__Collected data__
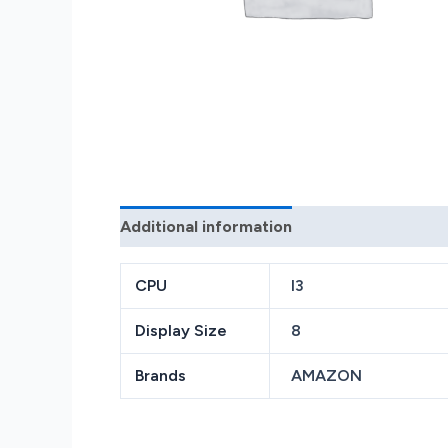
Additional information
Reviews (0)
CPU
I3
Display Size
8
Brands
AMAZON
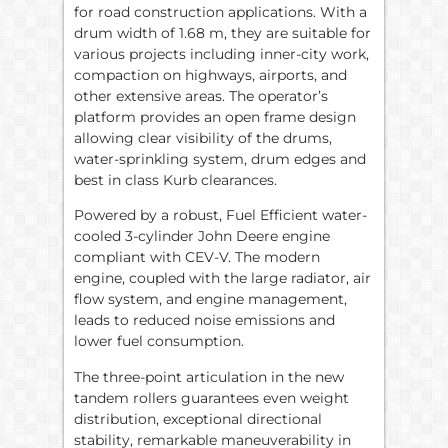
for road construction applications. With a
drum width of 1.68 m, they are suitable for
various projects including inner-city work,
compaction on highways, airports, and
other extensive areas. The operator’s
platform provides an open frame design
allowing clear visibility of the drums,
water-sprinkling system, drum edges and
best in class Kurb clearances.
Powered by a robust, Fuel Efficient water-
cooled 3-cylinder John Deere engine
compliant with CEV-V. The modern
engine, coupled with the large radiator, air
flow system, and engine management,
leads to reduced noise emissions and
lower fuel consumption.
The three-point articulation in the new
tandem rollers guarantees even weight
distribution, exceptional directional
stability, remarkable maneuverability in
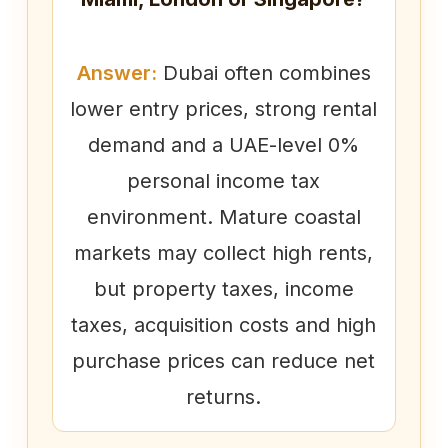
Answer:
Dubai often combines
lower entry prices, strong rental
demand and a UAE-level 0%
personal income tax
environment. Mature coastal
markets may collect high rents,
but property taxes, income
taxes, acquisition costs and high
purchase prices can reduce net
returns.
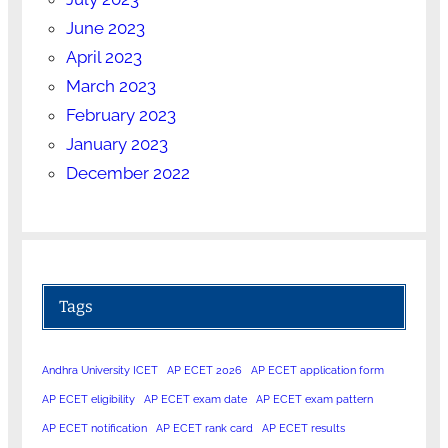
June 2023
April 2023
March 2023
February 2023
January 2023
December 2022
Tags
Andhra University ICET
AP ECET 2026
AP ECET application form
AP ECET eligibility
AP ECET exam date
AP ECET exam pattern
AP ECET notification
AP ECET rank card
AP ECET results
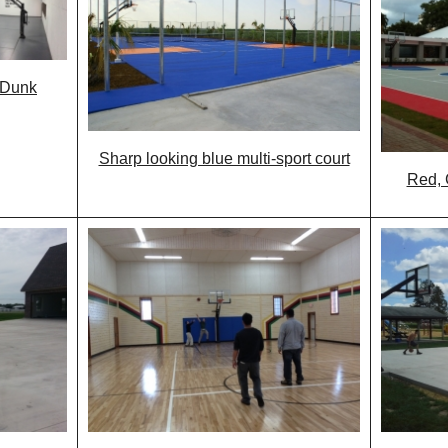
 Dunk
Sharp looking blue multi-sport court
Red, 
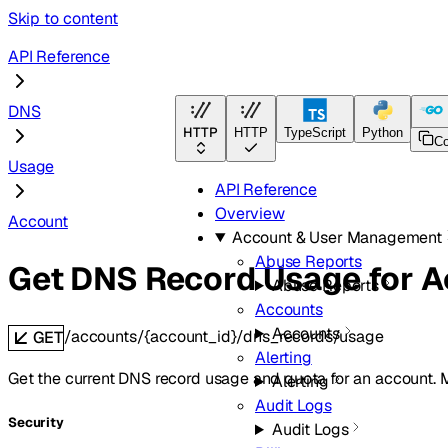
Skip to content
API Reference
DNS
HTTP
HTTP
TypeScript
Python
Go
C
Usage
API Reference
Overview
Account
Account & User Management
Abuse Reports
Get DNS Record Usage for 
Abuse Reports
Accounts
Accounts
/accounts/{account_id}/dns_records/usage
GET
Alerting
Get the current DNS record usage and quota for an account. 
Alerting
Audit Logs
Security
Audit Logs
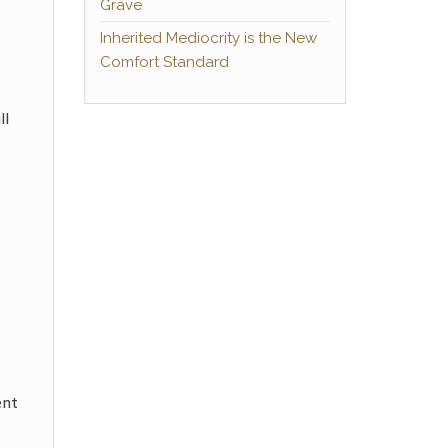
Grave
Inherited Mediocrity is the New
Comfort Standard
ll
ent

__Instructions to follow__
Write out every line of the entries that holds the word "ECET".

__Problem solution__
AP ECET 2026
AP ECET application form
AP ECET eligibility
AP ECET exam date
AP ECET exam pattern
AP ECET notification
AP ECET rank card
AP ECET results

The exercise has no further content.